2.05.2012

Opalanko ♥

Gdy z Ola dolecialysmy do Polski strasznie sie zdziwilysmy.
Niebo bylo bezchmurne, slonce mocno swiecilo.
- Wiesz co...? Ja jednak ubiore bluze... - powiedzialam do Oli wstajac z fotela.
- Ja tez na wszelki wypadek... - Ola zerknela na zewnatrz przez okienko w samolocie.
Wszyscy ludzie zaczeli wysiadac.
Z Ola ruszylysmy gdzies na koncu... powoli wloklysmy sie do wyjscia.
Ola jeszcze w samolocie zalozyla przeciwsloneczne okulary, obciagnela bluze... i wyszla pierwsza.
- O ja pierdole! - odwrocila sie do mnie.
- O fuck! O fuck! O fuck! - powtarzalam powoli idac po schodach.
Ola gdy tylko zeszlysmy na tafle lotniska sciagnela swoja bluze.
Ja tez dlugo nie czekalam... zrobilam to od razu po niej, a z torby wyciagnelam czarne ray bany.
Na dworze bylo jakies... zwykla miara nie moze opisac jak cieplo bylo! Koniec kwietna a w sloncu nie da sie wytrzymac... z reszta w cieniu nie bylo lepiej! SIEKA!

Jakos dotarlysmy do domu.... oczywiscie podroz umilila nam klimatyzacja.
Wychodzac z auta calkiem pod domem uderzyla nas fala goraca... nie bylo tylko cieplo... bylo tez strasznie duszno.
Zmarnowane weszlysmy kazda do swojego domu.
Nawet nie bylysmy sie w stanie pozegnac.
Od razu po przekroczeniu progu rzucilam sie na swoje wielkie lozko.
Ola zapewne zrobila to samo.

Po pysznym obiedzie i krotkiej drzemce postanowilam, ze pojde po Ole zebysmy poszly sie troche opalic.
Ubralam sie tak jak na lato... pomimo tego wciaz bylo mi cieplo... za cieplo!
- Ola! - darlam sie na klatce.
Po kilku minutach Ola otworzyla drzwi.
- Wiesz co? Bo istnieje takie cos jak dzwonek... - usmiechnela sie ironicznie. - Albooo... jak nie chcesz dzwonic to patrz. - wyszla na klatke. - Tutaj sa drzwi, nie? I ty masz reke... i ty ja tak zwijasz i robisz * puk, puk * - tlumaczyla mi jak dziecku specjalnej troski.
- Aha... - skomentowalam oparta o porecz. - Idziesz sie opalac?! - zapytalam entuzjastycznie.
Oczywiscie pierwsza odpowiedzia Oli bylo " Nie " , jednak jakis cudem przekonalam ja do wyjscia.

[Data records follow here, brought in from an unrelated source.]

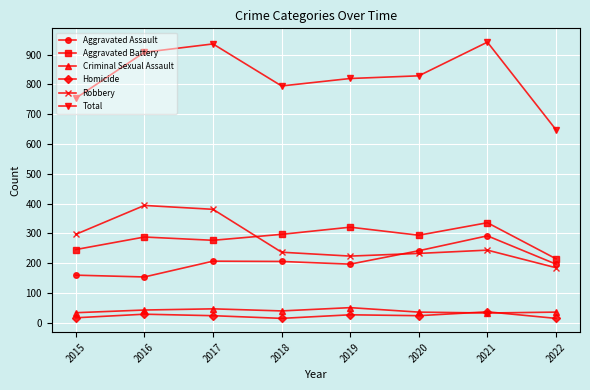

Is the value of Criminal Sexual Assault at 2018 greater than the value of Aggravated Battery at 2016?

No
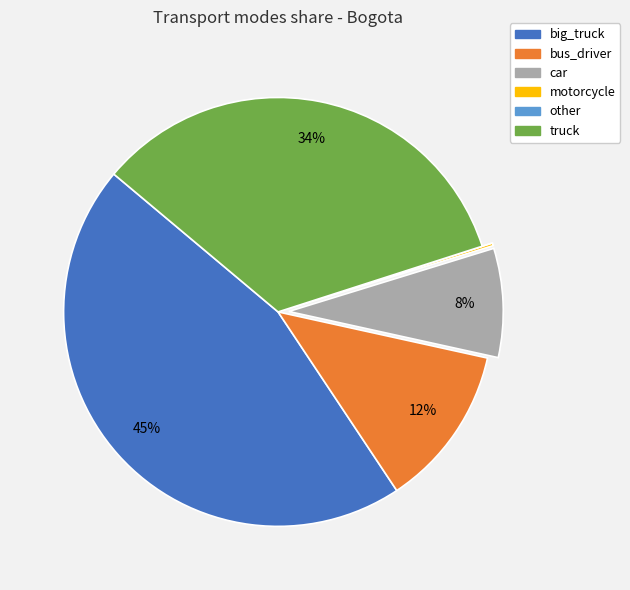

Is there a majority slice in this chart?

No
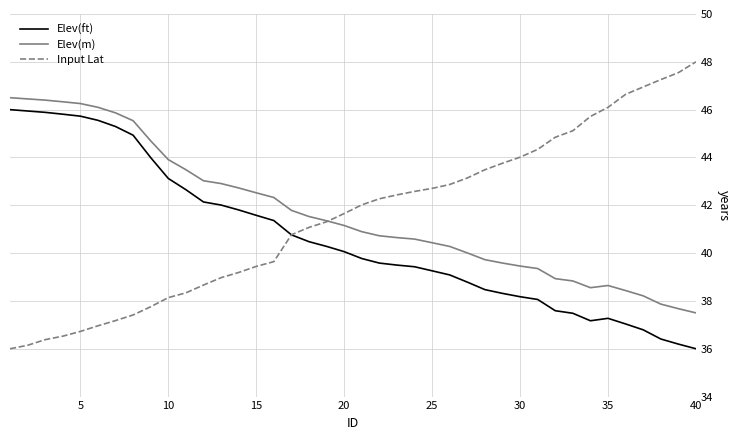

True or false: Elev(m) and Elev(ft) cross at least once.

False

- Ale cieplo! - narzekala Ola rozkladajac koc na zielonej trawie.
- A tam dupisz fleki! - rzucilam sie na koc. - O fuck! Wiesz... bo ja musze nogi rozprostowac! - wstalam szybko z koca.
- Ja jibi! No poloz sie! - mowila Ola poprawiajac koc kolo siebie.
Tak jak powiedziala tak tez zrobilam.
Polezalam doslownie 5 sekund gdy nagle na wysokosci moich oczu zobaczylam mrowke.
Zerwalam sie i siegnelam po butelke z woda!
- A masz ty wredziolko! Ja c na twoj koc nie wchodze! - walilam butelka.
- Ty wiesz, ze ona juz nie zyje nie? - Ola podniosla sie.
- Ymm... wiem... - uspokoilam sie i odlozylam butelke.
Polozylam sie ponownie i spojrzalam na przechodzacego obok golebia.
- Mrowki sie boisz a golebia nie?!
- No wiesz golab mi do dupy nie wejdzie! - zbulwersowalam sie i zalozylam okulary.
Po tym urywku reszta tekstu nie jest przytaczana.